Work that is manual, repetitive, automatable, tactical, and produces no lasting value beyond getting you to the next iteration. Defined precisely in Google's SRE framework to distinguish it from overhead (inherent management cost) and engineering work (building value).

Two-phase commit (2PC)Distributed Transactions

A distributed commit protocol that coordinates atomic commitment across multiple nodes. Phase 1 (Prepare): the coordinator asks all participants if they can commit. Phase 2 (Commit/Abort): if all say yes, the coordinator sends commit; if any say no, it sends abort. Guarantees atomicity but blocks if the coordinator fails mid-protocol.

Vector clockDistributed Theory

A mechanism for tracking causality in distributed systems. Each node maintains a vector of counters, one per node. On each event, the local counter increments. On message send, the current vector is included. On message receive, the receiver takes the element-wise maximum of its vector and the received vector, then increments its own counter.

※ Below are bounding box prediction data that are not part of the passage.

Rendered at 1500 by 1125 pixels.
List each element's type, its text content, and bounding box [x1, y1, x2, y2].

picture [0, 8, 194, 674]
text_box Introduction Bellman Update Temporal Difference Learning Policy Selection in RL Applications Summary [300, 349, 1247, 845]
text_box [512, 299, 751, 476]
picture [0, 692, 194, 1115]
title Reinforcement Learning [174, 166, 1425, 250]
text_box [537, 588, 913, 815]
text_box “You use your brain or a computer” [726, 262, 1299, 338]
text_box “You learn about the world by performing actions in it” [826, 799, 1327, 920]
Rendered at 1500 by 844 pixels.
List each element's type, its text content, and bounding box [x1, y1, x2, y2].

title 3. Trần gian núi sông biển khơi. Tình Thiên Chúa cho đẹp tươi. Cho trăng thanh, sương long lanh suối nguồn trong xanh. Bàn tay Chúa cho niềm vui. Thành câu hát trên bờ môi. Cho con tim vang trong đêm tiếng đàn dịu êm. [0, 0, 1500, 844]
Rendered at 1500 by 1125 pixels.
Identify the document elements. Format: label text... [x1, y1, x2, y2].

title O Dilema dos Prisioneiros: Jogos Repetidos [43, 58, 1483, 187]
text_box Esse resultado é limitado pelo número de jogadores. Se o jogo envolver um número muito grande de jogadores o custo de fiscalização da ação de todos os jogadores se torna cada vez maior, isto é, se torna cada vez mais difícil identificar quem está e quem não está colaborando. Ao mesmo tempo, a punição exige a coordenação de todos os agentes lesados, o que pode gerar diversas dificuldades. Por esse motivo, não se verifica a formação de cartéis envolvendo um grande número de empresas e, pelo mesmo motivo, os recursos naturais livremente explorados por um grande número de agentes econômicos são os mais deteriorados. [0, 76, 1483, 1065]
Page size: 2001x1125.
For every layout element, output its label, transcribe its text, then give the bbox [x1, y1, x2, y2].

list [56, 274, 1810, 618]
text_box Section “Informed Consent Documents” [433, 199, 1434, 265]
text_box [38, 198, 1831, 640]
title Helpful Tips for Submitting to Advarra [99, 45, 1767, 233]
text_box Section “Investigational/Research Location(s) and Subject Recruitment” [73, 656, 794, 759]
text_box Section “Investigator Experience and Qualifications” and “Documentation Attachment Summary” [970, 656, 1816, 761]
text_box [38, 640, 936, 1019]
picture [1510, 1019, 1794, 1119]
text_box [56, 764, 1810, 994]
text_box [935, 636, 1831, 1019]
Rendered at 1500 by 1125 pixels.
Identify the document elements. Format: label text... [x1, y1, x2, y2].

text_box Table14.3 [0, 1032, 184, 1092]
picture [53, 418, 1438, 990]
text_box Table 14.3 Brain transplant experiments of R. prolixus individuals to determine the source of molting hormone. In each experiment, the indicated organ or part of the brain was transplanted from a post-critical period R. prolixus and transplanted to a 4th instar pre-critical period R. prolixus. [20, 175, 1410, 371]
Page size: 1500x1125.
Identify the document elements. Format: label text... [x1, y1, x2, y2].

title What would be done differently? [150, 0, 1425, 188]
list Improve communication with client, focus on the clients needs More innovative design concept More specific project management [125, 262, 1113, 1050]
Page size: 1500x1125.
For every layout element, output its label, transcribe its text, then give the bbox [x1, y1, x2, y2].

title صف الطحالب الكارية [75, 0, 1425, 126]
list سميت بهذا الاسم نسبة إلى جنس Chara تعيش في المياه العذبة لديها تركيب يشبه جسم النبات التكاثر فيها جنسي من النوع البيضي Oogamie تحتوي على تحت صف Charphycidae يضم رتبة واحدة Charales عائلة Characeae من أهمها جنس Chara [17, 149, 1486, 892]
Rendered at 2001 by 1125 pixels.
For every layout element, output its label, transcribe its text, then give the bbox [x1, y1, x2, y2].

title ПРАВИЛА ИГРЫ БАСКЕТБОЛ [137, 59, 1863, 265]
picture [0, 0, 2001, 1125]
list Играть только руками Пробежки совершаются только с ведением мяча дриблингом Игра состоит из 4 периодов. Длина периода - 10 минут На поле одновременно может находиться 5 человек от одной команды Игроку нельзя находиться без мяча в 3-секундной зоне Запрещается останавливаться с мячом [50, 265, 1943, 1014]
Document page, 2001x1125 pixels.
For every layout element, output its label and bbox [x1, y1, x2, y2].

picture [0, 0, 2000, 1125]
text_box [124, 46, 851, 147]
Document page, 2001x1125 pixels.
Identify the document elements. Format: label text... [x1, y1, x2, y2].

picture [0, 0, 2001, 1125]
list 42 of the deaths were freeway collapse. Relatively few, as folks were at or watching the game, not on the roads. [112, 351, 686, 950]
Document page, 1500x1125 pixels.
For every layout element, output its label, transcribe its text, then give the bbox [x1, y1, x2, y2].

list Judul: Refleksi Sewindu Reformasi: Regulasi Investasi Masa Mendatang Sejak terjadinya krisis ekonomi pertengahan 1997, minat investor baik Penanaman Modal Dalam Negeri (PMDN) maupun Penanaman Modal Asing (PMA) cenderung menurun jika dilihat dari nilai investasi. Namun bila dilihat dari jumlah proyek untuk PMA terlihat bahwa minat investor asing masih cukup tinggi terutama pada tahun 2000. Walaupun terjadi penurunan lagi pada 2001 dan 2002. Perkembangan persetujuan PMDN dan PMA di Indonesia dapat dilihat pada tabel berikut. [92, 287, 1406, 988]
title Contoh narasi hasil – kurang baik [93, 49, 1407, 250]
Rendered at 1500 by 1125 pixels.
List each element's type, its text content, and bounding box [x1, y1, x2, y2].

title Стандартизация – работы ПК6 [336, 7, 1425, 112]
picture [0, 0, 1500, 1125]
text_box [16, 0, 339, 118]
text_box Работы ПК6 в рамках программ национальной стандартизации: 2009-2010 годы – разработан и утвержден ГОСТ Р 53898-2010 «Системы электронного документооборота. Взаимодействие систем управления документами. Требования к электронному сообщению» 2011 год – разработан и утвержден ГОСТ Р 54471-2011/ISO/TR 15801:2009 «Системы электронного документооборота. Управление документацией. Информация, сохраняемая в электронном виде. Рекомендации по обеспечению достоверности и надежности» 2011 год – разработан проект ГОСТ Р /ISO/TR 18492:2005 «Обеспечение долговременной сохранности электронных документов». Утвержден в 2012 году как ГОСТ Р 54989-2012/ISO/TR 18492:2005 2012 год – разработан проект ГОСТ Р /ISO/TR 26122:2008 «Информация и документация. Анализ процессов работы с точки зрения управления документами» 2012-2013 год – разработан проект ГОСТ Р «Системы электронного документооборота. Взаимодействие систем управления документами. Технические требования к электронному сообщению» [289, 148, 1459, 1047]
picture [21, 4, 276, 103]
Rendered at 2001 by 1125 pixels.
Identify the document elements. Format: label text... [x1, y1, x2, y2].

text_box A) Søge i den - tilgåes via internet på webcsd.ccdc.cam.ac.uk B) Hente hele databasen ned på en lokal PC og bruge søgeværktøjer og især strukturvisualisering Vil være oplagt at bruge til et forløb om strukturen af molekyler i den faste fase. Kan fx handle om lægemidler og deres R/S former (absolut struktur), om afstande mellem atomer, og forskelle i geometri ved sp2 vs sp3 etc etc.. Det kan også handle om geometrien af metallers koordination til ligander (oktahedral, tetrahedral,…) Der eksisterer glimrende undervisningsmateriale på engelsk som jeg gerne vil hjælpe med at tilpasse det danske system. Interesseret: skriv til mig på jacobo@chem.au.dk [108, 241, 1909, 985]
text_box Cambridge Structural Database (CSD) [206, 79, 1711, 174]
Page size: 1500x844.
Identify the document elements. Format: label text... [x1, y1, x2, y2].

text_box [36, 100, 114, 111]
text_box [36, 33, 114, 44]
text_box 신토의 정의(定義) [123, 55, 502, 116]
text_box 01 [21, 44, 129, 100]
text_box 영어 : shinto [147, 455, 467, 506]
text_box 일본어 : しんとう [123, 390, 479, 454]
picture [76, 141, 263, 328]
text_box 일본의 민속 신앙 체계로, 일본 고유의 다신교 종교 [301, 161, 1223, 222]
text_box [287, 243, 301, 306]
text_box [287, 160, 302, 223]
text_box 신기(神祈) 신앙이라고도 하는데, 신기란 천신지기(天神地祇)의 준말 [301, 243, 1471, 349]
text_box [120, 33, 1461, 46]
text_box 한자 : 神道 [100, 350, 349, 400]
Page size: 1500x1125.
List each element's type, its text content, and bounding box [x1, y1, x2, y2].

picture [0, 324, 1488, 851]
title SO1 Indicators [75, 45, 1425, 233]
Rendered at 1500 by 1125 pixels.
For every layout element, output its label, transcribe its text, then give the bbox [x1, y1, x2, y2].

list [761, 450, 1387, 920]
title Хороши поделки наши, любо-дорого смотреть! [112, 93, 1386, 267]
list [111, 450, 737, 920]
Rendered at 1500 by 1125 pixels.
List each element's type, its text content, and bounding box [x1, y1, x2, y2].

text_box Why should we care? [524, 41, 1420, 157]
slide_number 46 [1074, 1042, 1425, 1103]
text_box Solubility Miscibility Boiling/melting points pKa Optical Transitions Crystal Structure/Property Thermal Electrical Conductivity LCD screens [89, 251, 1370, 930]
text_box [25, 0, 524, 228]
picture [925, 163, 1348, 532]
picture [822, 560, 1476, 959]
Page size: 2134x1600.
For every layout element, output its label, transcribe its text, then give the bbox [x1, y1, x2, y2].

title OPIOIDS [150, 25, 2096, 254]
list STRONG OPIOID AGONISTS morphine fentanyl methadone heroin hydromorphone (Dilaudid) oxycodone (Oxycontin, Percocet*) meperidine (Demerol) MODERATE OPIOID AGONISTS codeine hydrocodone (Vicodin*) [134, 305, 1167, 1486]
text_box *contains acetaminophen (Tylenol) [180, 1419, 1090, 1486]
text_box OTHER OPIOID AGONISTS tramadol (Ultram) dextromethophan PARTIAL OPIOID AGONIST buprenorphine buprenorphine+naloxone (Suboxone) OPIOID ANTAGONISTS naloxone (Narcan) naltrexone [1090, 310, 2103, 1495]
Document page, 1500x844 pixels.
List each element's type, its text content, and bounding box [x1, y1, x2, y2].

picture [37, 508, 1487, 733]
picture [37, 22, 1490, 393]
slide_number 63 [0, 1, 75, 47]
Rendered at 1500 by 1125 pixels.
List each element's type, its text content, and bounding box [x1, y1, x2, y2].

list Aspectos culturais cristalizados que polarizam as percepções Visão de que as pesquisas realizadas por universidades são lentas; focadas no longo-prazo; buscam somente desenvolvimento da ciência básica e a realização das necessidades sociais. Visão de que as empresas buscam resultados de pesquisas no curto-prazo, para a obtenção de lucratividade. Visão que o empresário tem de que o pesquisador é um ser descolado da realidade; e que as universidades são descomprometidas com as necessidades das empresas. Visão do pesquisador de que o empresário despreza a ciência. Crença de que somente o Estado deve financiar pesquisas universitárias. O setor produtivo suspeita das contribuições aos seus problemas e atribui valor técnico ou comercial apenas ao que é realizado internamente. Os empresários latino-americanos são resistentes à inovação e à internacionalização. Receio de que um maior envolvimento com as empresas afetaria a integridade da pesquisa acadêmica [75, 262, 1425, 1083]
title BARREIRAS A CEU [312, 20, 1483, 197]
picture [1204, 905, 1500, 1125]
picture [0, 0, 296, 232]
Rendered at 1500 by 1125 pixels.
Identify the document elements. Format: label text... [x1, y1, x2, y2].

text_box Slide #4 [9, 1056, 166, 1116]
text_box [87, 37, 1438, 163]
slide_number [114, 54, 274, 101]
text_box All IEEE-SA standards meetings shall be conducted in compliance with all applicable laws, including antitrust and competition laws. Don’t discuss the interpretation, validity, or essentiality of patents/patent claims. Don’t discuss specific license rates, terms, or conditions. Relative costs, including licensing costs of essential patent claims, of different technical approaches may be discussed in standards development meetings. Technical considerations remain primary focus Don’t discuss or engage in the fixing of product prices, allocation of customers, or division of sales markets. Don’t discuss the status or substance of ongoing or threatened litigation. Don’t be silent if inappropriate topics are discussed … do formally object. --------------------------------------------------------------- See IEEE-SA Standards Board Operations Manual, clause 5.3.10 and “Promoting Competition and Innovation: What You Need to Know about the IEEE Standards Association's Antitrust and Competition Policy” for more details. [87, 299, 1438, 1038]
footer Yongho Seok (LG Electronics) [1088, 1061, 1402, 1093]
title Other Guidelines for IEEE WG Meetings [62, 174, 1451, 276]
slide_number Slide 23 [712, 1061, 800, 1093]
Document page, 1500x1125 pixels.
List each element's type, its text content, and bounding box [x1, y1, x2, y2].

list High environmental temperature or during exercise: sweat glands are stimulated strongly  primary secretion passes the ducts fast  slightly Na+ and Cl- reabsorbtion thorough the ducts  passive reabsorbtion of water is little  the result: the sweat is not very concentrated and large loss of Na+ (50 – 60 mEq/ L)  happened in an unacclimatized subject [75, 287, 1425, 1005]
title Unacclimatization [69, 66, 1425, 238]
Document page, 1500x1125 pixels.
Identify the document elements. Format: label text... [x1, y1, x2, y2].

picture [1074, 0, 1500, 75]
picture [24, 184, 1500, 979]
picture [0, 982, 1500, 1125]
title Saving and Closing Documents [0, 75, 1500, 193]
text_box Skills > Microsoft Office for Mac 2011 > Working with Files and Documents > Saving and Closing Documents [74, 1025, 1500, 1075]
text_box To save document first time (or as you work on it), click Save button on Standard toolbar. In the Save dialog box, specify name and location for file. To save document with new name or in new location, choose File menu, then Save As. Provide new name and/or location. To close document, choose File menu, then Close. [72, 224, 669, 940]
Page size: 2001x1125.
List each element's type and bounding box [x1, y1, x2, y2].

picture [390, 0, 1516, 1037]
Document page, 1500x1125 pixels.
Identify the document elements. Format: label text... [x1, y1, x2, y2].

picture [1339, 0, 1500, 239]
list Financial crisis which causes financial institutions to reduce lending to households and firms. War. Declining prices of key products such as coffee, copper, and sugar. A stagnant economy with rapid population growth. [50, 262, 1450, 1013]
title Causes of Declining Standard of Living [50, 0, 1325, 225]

Vector clocks allow you to determine whether two events are causally related or concurrent — something logical (Lamport) clocks cannot do. The downside is that the vector grows with the number of nodes, which can become expensive at large cluster sizes. Version vectors are a related concept used in databases like Riak.

Write amplificationStorage Engines

The ratio of data written to storage vs. data logically written by the application. An LSM tree with compaction may write each byte of user data 10–30× due to repeated merging and rewriting of SSTables. High write amplification reduces SSD lifespan and limits write throughput.

Write-ahead log (WAL)Storage Engines

A technique for durability where every change is first written to an append-only log on disk before being applied to the main data structure. On crash recovery, the log is replayed to reconstruct the most recent state. Used by virtually every durable database (PostgreSQL, MySQL, SQLite).